Zölle, Zölle, Zölle. Wohin man im internationalen Blätterwald auch blickt: Zölle und die Ankündigung von Gegenmassnahmen dominieren die Wirtschaftsnachrichten. Dabei glaubte man, diese Ära sei vorbei. Die Gründung der Welthandelsorganisation (WTO) beziehungsweise ihrer Vorgängerorganisation sollte zu einer schrittweisen Liberalisierung des Welthandels führen und gleichzeitig einen Rahmen bieten, um Handelsstreitigkeiten auf dem Rechtsweg auszutragen. Doch nun gewinnen die Gesetze des Dschungels wieder die Oberhand: Mit wirtschaftlicher Stärke soll die eigene Position durchgesetzt werden.
Anstrengungen für Innovationen werden reduziert
Politisch werden Zölle oft damit angepriesen, dass sie helfen, die einheimische Industrie vor Importen zu schützen. Zölle verteuern ausländische Waren und machen sie damit gegenüber inländischen weniger attraktiv. Einheimische Arbeitsplätze sollen so erhalten oder gar zurückgeholt werden. Ausserdem werden damit Zolleinnahmen generiert, die in Zeiten knapper öffentlicher Kassen willkommen sind.
Doch dies ist nicht die ganze Geschichte: Der Wettbewerbsdruck sinkt, weil die ausländische Konkurrenz nicht mehr gefürchtet werden muss. Dies lässt Raum für Preiserhöhungen, reduziert das Qualitätsniveau und die Innovationsanstrengungen. Das Güterangebot wird teurer, was die Inflation treibt. Die Leidtragenden sind die inländischen Konsumenten. Ausserdem muss mit Gegenmassnahmen der Handelspartner gerechnet werden, was die eigene Industrie schwächt.
Zölle verteuern den Bezug von Rohstoffen
Wie ging und geht unser Land mit diesem Wissen um? Die Schweizer Geschichte der Aussenhandelszölle ist bemerkenswert: Machten Zölle in der zweiten Hälfte des 19. Jahrhunderts bis zu drei Viertel der Bundeseinnahmen aus, sank ihr Anteil ab den 1960er-Jahren von 24 Prozent (1961) auf rund 1,45 Prozent (2023). Die Gründe waren der Beitritt der Schweiz zum Allgemeinen Zoll- und Handelsabkommen GATT (heute WTO), der Abschluss des Freihandelsabkommens mit der EU (1972) und das Eingehen von Dutzenden von Freihandelsabkommen (u. a. mit China, Hongkong, Japan).

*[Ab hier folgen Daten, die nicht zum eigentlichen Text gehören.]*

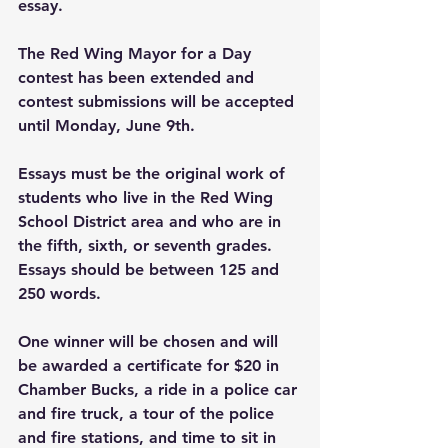
essay.
The Red Wing Mayor for a Day 
contest has been extended and 
contest submissions will be accepted 
until Monday, June 9th.
Essays must be the original work of 
students who live in the Red Wing 
School District area and who are in 
the fifth, sixth, or seventh grades. 
Essays should be between 125 and 
250 words.
One winner will be chosen and will 
be awarded a certificate for $20 in 
Chamber Bucks, a ride in a police car 
and fire truck, a tour of the police 
and fire stations, and time to sit in 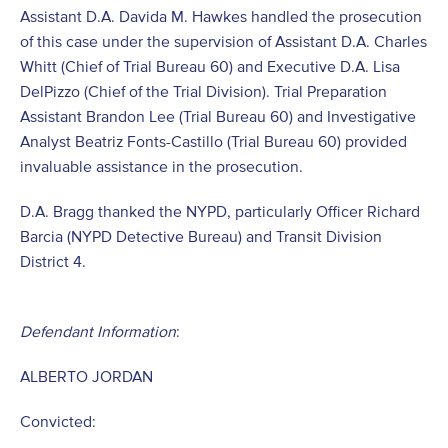
Assistant D.A. Davida M. Hawkes handled the prosecution
of this case under the supervision of Assistant D.A. Charles
Whitt (Chief of Trial Bureau 60) and Executive D.A. Lisa
DelPizzo (Chief of the Trial Division). Trial Preparation
Assistant Brandon Lee (Trial Bureau 60) and Investigative
Analyst Beatriz Fonts-Castillo (Trial Bureau 60) provided
invaluable assistance in the prosecution.
D.A. Bragg thanked the NYPD, particularly Officer Richard
Barcia (NYPD Detective Bureau) and Transit Division
District 4.
Defendant Information
:
ALBERTO JORDAN
Convicted: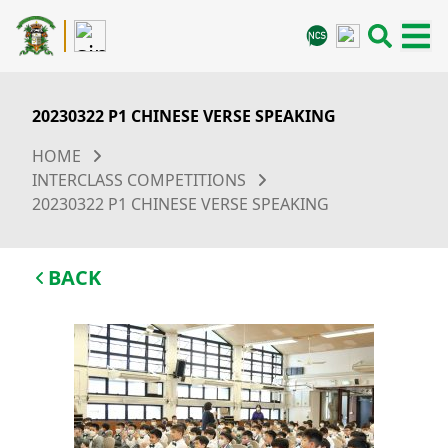
20230322 P1 CHINESE VERSE SPEAKING
HOME
INTERCLASS COMPETITIONS
20230322 P1 CHINESE VERSE SPEAKING
BACK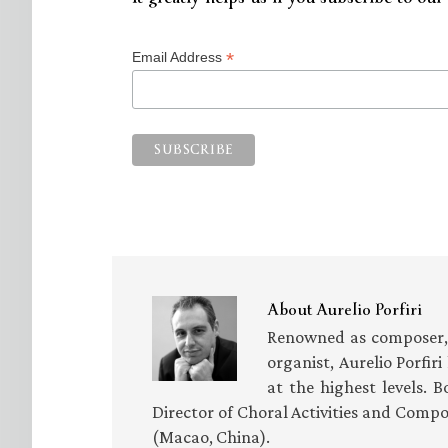
*
Email Address
About
Aurelio Porfiri
Renowned as composer, 
organist, Aurelio Porfir
at the highest levels. B
Director of Choral Activities and Compo
(Macao, China).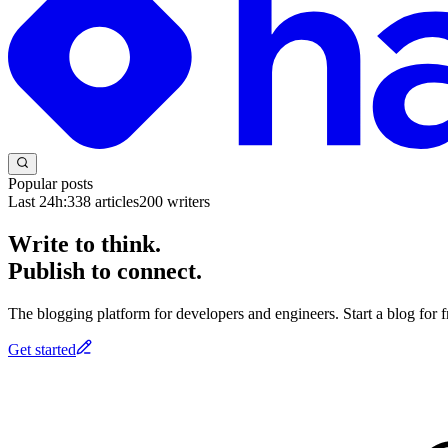
Popular posts
Last 24h:
338
articles
200
writers
Write to think.
Publish to connect.
The blogging platform for developers and engineers. Start a blog for fr
Get started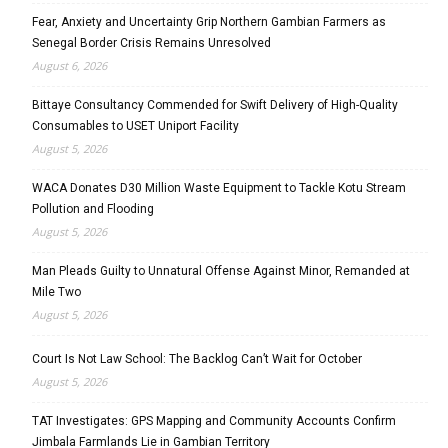
Fear, Anxiety and Uncertainty Grip Northern Gambian Farmers as
Senegal Border Crisis Remains Unresolved
August 6, 2026
Bittaye Consultancy Commended for Swift Delivery of High-Quality
Consumables to USET Uniport Facility
August 5, 2026
WACA Donates D30 Million Waste Equipment to Tackle Kotu Stream
Pollution and Flooding
August 5, 2026
Man Pleads Guilty to Unnatural Offense Against Minor, Remanded at
Mile Two
August 5, 2026
Court Is Not Law School: The Backlog Can’t Wait for October
August 5, 2026
TAT Investigates: GPS Mapping and Community Accounts Confirm
Jimbala Farmlands Lie in Gambian Territory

Fairerweise muss gesagt werden, dass parallel dazu auch der Finanzierungsbeitrag durch andere Steuern wie die direkten Bundes-, die Mehrwert- oder die Verrechnungssteuer anstieg.
Per Anfang 2024 schaffte die Schweiz alle Importzölle auf Industriegütern ab. Dies ohne Druck von aussen. Denn die Wertschöpfungsketten wurden im Zuge der Globalisierung immer internationaler, heute sind eine Vielzahl von Unternehmen in unterschiedlichen Ländern an der Erstellung eines Produktes beteiligt. Zölle verteuern den Bezug von Rohstoffen und Halbfabrikaten, sie senken damit die Wettbewerbsfähigkeit der Schweizer Unternehmen auf den globalen Märkten.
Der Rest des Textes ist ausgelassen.